All the entries below should be reproduced exactly.

MATERIAL FOR THIS EXERCISE:
• • • • •
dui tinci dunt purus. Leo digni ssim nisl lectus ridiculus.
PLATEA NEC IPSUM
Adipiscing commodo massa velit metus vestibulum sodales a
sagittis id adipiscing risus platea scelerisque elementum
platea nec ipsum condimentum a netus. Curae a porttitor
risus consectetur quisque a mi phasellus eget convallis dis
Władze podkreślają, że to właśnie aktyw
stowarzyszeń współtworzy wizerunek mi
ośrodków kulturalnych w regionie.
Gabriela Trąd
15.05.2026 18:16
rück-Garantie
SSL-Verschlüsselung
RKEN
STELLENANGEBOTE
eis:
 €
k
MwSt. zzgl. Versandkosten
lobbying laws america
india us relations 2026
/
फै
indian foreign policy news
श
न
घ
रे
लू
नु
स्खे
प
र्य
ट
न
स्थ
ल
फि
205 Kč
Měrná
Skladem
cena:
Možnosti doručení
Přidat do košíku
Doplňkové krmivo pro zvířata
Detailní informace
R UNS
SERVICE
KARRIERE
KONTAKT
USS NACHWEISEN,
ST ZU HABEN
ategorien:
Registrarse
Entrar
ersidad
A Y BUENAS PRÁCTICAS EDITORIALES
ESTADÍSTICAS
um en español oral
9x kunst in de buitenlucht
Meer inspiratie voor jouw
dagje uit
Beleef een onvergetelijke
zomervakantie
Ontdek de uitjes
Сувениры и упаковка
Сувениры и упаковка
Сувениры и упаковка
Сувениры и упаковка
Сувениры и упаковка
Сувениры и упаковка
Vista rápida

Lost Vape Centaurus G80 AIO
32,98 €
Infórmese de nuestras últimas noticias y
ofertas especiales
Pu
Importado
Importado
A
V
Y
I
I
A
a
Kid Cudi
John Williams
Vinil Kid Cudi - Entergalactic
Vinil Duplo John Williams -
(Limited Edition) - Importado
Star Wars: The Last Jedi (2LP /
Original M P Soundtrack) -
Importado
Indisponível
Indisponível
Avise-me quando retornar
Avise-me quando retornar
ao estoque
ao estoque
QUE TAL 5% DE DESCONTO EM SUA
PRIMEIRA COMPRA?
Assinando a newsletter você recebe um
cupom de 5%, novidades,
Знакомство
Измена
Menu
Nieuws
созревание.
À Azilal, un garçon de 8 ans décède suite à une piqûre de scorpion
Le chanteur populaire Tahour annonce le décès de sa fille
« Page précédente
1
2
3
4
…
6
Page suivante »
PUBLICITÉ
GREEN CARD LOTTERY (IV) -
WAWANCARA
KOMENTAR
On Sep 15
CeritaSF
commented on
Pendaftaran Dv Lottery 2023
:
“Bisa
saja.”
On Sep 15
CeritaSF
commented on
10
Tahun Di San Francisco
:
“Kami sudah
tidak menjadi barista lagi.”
• • • • •
EXPECTED ANSWER:
dui tinci dunt purus. Leo digni ssim nisl lectus ridiculus.
PLATEA NEC IPSUM
Adipiscing commodo massa velit metus vestibulum sodales a
sagittis id adipiscing risus platea scelerisque elementum
platea nec ipsum condimentum a netus. Curae a porttitor
risus consectetur quisque a mi phasellus eget convallis dis
Władze podkreślają, że to właśnie aktyw
stowarzyszeń współtworzy wizerunek mi
ośrodków kulturalnych w regionie.
Gabriela Trąd
15.05.2026 18:16
rück-Garantie
SSL-Verschlüsselung
RKEN
STELLENANGEBOTE
eis:
 €
k
MwSt. zzgl. Versandkosten
lobbying laws america
india us relations 2026
/
फै
indian foreign policy news
श
न
घ
रे
लू
नु
स्खे
प
र्य
ट
न
स्थ
ल
फि
205 Kč
Měrná
Skladem
cena:
Možnosti doručení
Přidat do košíku
Doplňkové krmivo pro zvířata
Detailní informace
R UNS
SERVICE
KARRIERE
KONTAKT
USS NACHWEISEN,
ST ZU HABEN
ategorien:
Registrarse
Entrar
ersidad
A Y BUENAS PRÁCTICAS EDITORIALES
ESTADÍSTICAS
um en español oral
9x kunst in de buitenlucht
Meer inspiratie voor jouw
dagje uit
Beleef een onvergetelijke
zomervakantie
Ontdek de uitjes
Сувениры и упаковка
Сувениры и упаковка
Сувениры и упаковка
Сувениры и упаковка
Сувениры и упаковка
Сувениры и упаковка
Vista rápida

Lost Vape Centaurus G80 AIO
32,98 €
Infórmese de nuestras últimas noticias y
ofertas especiales
Pu
Importado
Importado
A
V
Y
I
I
A
a
Kid Cudi
John Williams
Vinil Kid Cudi - Entergalactic
Vinil Duplo John Williams -
(Limited Edition) - Importado
Star Wars: The Last Jedi (2LP /
Original M P Soundtrack) -
Importado
Indisponível
Indisponível
Avise-me quando retornar
Avise-me quando retornar
ao estoque
ao estoque
QUE TAL 5% DE DESCONTO EM SUA
PRIMEIRA COMPRA?
Assinando a newsletter você recebe um
cupom de 5%, novidades,
Знакомство
Измена
Menu
Nieuws
созревание.
À Azilal, un garçon de 8 ans décède suite à une piqûre de scorpion
Le chanteur populaire Tahour annonce le décès de sa fille
« Page précédente
1
2
3
4
…
6
Page suivante »
PUBLICITÉ
GREEN CARD LOTTERY (IV) -
WAWANCARA
KOMENTAR
On Sep 15
CeritaSF
commented on
Pendaftaran Dv Lottery 2023
:
“Bisa
saja.”
On Sep 15
CeritaSF
commented on
10
Tahun Di San Francisco
:
“Kami sudah
tidak menjadi barista lagi.”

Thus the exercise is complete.